Text:
Purpose of the Study:

  • To demonstrate light-inducible self-assembly of artificial DNA tubular nanostructures.
  • To engineer DNA tile motifs with UV-responsive domains for controlled nanotube formation.
  • To couple light-dependent assembly with RNA transcription for multi-stimuli control.

Main Methods:

  • Design and synthesis of programmable DNA tile motifs incorporating UV-responsive domains.
  • UV irradiation to trigger nanotube self-assembly in a dose-dependent manner.
  • Coupling DNA assembly with RNA transcription for integrated physical and biochemical control.

Main Results:

  • Demonstrated dose-dependent formation of DNA tubular nanostructures in response to UV light.

Things to do:
[a] In the summary of the DNA nanotube study, what does UV irradiation trigger?
[b] Pick up the DNA nanotube study summary after its last line and continue it.

Records taken from a dataset:
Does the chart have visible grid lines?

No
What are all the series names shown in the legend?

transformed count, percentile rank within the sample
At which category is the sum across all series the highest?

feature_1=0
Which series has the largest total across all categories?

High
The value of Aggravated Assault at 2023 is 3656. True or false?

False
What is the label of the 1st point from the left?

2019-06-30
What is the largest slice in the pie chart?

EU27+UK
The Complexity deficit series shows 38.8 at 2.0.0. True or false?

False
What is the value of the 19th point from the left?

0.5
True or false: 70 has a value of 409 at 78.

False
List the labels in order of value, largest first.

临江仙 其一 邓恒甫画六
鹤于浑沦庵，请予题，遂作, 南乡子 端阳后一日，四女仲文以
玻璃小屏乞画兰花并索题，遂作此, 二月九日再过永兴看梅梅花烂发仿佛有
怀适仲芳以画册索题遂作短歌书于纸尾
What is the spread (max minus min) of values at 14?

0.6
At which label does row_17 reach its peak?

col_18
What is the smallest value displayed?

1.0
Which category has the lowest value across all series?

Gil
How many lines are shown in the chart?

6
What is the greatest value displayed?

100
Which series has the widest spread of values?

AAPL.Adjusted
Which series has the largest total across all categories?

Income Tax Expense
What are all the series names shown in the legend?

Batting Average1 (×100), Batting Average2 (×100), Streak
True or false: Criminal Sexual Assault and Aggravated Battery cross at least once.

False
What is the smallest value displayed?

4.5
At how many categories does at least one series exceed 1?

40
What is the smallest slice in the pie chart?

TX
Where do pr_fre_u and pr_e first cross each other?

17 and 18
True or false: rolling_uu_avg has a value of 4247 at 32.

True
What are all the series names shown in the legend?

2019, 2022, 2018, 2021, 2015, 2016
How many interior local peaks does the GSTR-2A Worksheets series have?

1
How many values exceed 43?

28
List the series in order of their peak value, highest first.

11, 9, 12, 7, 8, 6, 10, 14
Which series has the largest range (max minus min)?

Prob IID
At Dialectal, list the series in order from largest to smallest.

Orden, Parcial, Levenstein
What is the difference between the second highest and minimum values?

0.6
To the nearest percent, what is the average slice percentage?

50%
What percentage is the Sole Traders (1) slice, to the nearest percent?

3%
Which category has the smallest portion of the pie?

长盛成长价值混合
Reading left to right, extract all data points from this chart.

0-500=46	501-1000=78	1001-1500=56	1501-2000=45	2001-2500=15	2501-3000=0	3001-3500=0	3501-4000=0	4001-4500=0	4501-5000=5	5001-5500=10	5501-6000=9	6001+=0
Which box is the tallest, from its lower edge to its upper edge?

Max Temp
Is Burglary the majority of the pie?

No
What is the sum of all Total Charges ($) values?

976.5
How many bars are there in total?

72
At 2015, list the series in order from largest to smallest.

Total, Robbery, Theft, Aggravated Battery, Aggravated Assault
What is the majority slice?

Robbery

Per-task outputs:
[a] Nanotube self-assembly, in a dose-dependent manner.

[b]
  • Showcased tunable nanotube formation speed by adjusting UV irradiation dose.
  • Illustrated controlled nanotube assembly in confinement, acting as a stimulus-responsive cytoskeletal system.

Conclusions:

  • Developed novel, UV-activatable DNA tile designs for creating dynamic biomolecular scaffolds.
  • Established a method for controlling nanotube formation using light and concurrent biochemical stimuli.
  • Provided a foundation for building rudimentary cytoskeletal systems within minimal synthetic cells.